Vaso generated $19.4 million in revenue and a net loss of $0.9 million in Q1 2026. Revenue was essentially flat year over year, while the loss narrowed slightly from $1.1 million in Q1 2025 as gross margin improved to 60%.

How did each Vaso (VASO) business segment contribute to Q1 2026 revenue?

In Q1 2026, the IT segment produced $9.6 million, professional sales service $9.2 million, and equipment $0.6 million of revenue. Professional sales and equipment grew year over year, while IT declined 7%, partly reflecting the prior sale of the VasoHealthcare IT business.

What is Vaso Corporation’s (VASO) cash position and operating cash flow for Q1 2026?

Vaso ended March 31, 2026 with $21.97 million in cash and cash equivalents, down from $35.05 million at year-end 2025. Operating activities used $12.63 million of cash in Q1 2026, mainly due to higher accounts receivable and lower accrued commissions and other liabilities.

How significant is GEHC to Vaso Corporation’s (VASO) revenue and receivables?

GEHC provided 48% of Vaso’s revenue in Q1 2026 and represented $18.2 million, or 84%, of accounts and other receivables at March 31, 2026. This concentration in a single customer underscores VasoHealthcare’s dependence on the GEHC sales representation agreement.

What contracted backlog and deferred revenue does Vaso (VASO) report?

As of March 31, 2026, Vaso reported about $103 million of remaining performance obligations, with $36.97 million expected in 2026. Deferred commission revenue totaled $39.5 million, including $20.9 million classified as long-term deferred revenue on the balance sheet.

What is Vaso Corporation’s (VASO) Adjusted EBITDA for Q1 2026?

For the quarter ended March 31, 2026, Vaso reported Adjusted EBITDA of $(1.07) million, slightly better than $(1.12) million a year earlier.
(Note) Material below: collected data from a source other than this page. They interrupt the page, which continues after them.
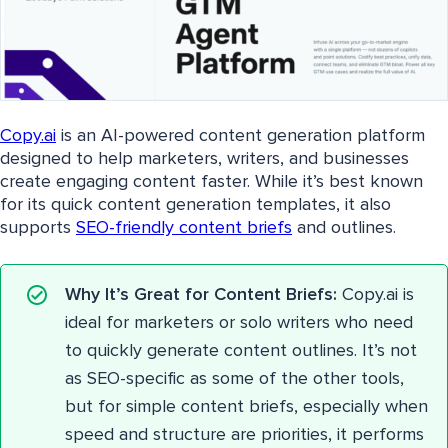
Copy.ai
is an AI-powered content generation platform
designed to help marketers, writers, and businesses
create engaging content faster. While it’s best known
for its quick content generation templates, it also
supports
SEO-friendly content briefs
and outlines.
Why It’s Great for Content Briefs:
Copy.ai is
ideal for marketers or solo writers who need
to quickly generate content outlines. It’s not
as SEO-specific as some of the other tools,
but for simple content briefs, especially when
speed and structure are priorities, it performs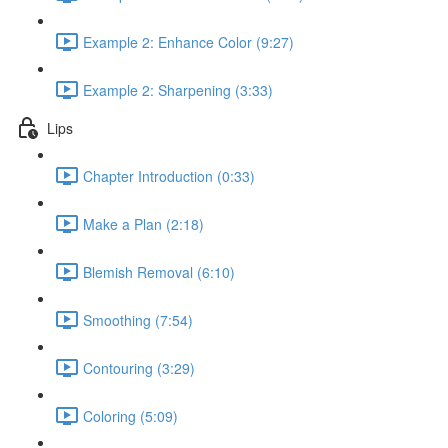
Example 2: Enhance Color (9:27)
Example 2: Sharpening (3:33)
Lips
Chapter Introduction (0:33)
Make a Plan (2:18)
Blemish Removal (6:10)
Smoothing (7:54)
Contouring (3:29)
Coloring (5:09)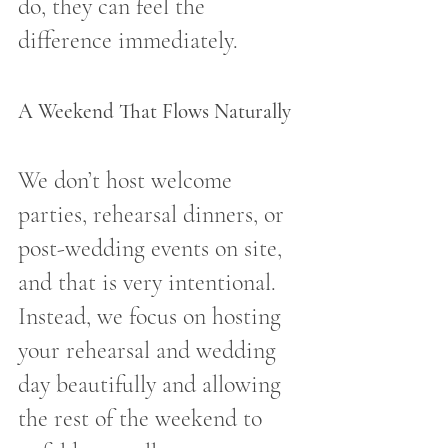
do, they can feel the 
difference immediately.
A Weekend That Flows Naturally
We don’t host welcome 
parties, rehearsal dinners, or 
post-wedding events on site, 
and that is very intentional. 
Instead, we focus on hosting 
your rehearsal and wedding 
day beautifully and allowing 
the rest of the weekend to 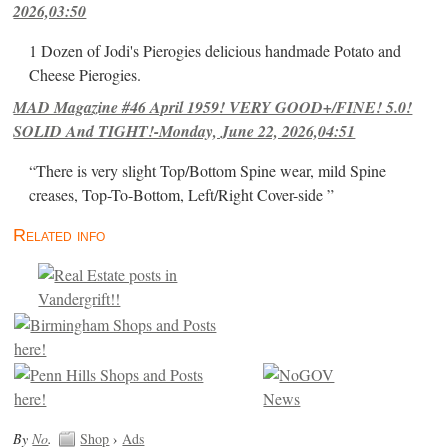
2026,03:50
1 Dozen of Jodi's Pierogies delicious handmade Potato and
Cheese Pierogies.
MAD Magazine #46 April 1959! VERY GOOD+/FINE! 5.0!
SOLID And TIGHT!-Monday, June 22, 2026,04:51
“There is very slight Top/Bottom Spine wear, mild Spine
creases, Top-To-Bottom, Left/Right Cover-side ”
Related info
By
No
.
Shop
›
Ads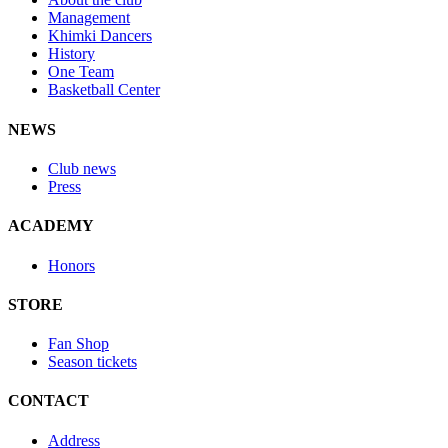
Management
Khimki Dancers
History
One Team
Basketball Center
NEWS
Club news
Press
ACADEMY
Honors
STORE
Fan Shop
Season tickets
CONTACT
Address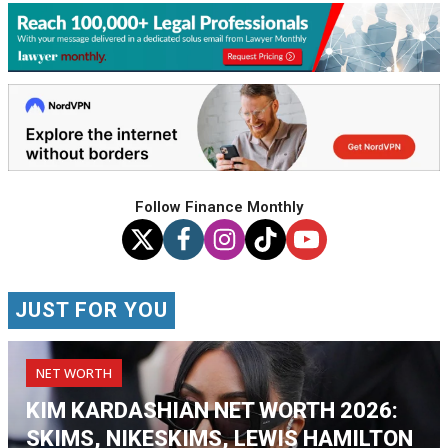
Follow Finance Monthly
JUST FOR YOU
NET WORTH
KIM KARDASHIAN NET WORTH 2026:
SKIMS, NIKESKIMS, LEWIS HAMILTON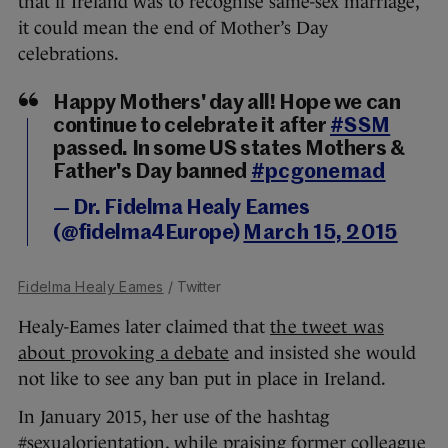
that if Ireland was to recognise same-sex marriage,
it could mean the end of Mother’s Day
celebrations.
Happy Mothers' day all! Hope we can
continue to celebrate it after
#SSM
passed. In some US states Mothers &
Father's Day banned
#pcgonemad
— Dr. Fidelma Healy Eames
(@fidelma4Europe)
March 15, 2015
Fidelma Healy Eames
/ Twitter
Healy-Eames later claimed that
the tweet was
about provoking a debate
and insisted she would
not like to see any ban put in place in Ireland.
In January 2015, her use of the hashtag
#sexualorientation, while praising former colleague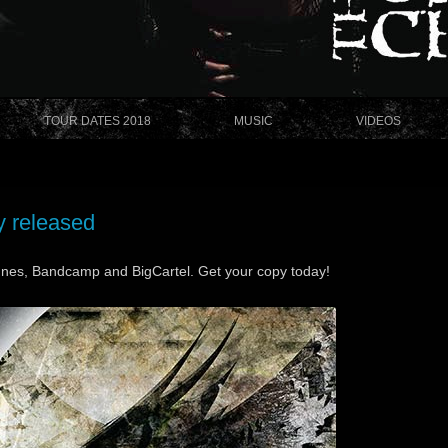
TOUR DATES 2018
MUSIC
VIDEOS
y released
unes, Bandcamp and BigCartel. Get your copy today!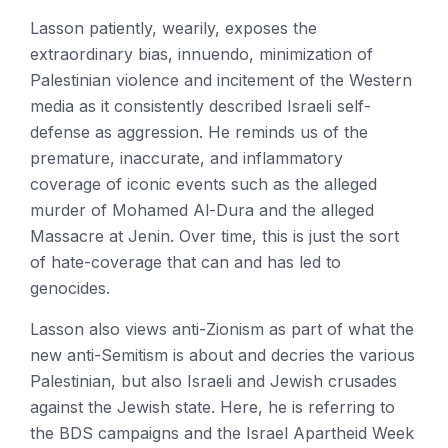
Lasson patiently, wearily, exposes the
extraordinary bias, innuendo, minimization of
Palestinian violence and incitement of the Western
media as it consistently described Israeli self-
defense as aggression. He reminds us of the
premature, inaccurate, and inflammatory
coverage of iconic events such as the alleged
murder of Mohamed Al-Dura and the alleged
Massacre at Jenin. Over time, this is just the sort
of hate-coverage that can and has led to
genocides.
Lasson also views anti-Zionism as part of what the
new anti-Semitism is about and decries the various
Palestinian, but also Israeli and Jewish crusades
against the Jewish state. Here, he is referring to
the BDS campaigns and the Israel Apartheid Week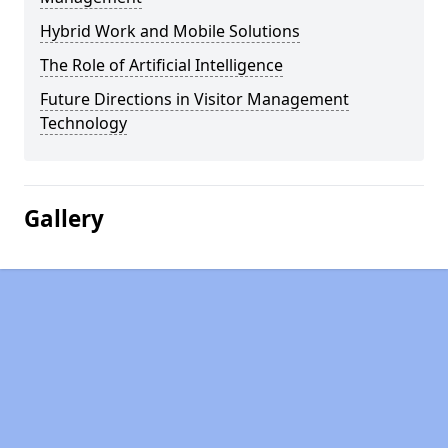
Hybrid Work and Mobile Solutions
The Role of Artificial Intelligence
Future Directions in Visitor Management
Technology
Gallery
The improvement reflects a smaller net loss and higher depreciation and amortization, partly offset by a larger income tax benefit.
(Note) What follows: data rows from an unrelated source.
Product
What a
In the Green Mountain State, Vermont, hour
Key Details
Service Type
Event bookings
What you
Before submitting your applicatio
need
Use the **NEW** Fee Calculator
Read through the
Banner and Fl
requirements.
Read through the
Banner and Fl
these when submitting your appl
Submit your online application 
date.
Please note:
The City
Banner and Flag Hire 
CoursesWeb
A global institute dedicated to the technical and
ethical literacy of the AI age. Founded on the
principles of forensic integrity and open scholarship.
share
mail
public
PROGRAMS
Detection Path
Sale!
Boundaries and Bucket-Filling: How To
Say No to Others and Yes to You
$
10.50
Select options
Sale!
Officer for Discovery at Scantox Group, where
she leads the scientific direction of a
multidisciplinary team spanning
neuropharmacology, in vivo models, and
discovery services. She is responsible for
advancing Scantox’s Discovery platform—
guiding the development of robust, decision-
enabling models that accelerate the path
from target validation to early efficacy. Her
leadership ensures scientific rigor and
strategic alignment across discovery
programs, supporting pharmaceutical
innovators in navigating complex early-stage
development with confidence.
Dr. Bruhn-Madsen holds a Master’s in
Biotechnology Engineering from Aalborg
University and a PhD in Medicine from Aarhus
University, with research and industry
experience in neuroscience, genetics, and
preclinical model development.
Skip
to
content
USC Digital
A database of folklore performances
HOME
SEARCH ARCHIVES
How are Vaso’s (VASO) disclosure controls and internal controls described for Q1 2026?

Management, including the CEO and CFO, concluded that Vaso’s disclosure controls and procedures were effective as of March 31, 2026. The company also reported no changes in internal control over financial reporting during the quarter that materially affected those controls.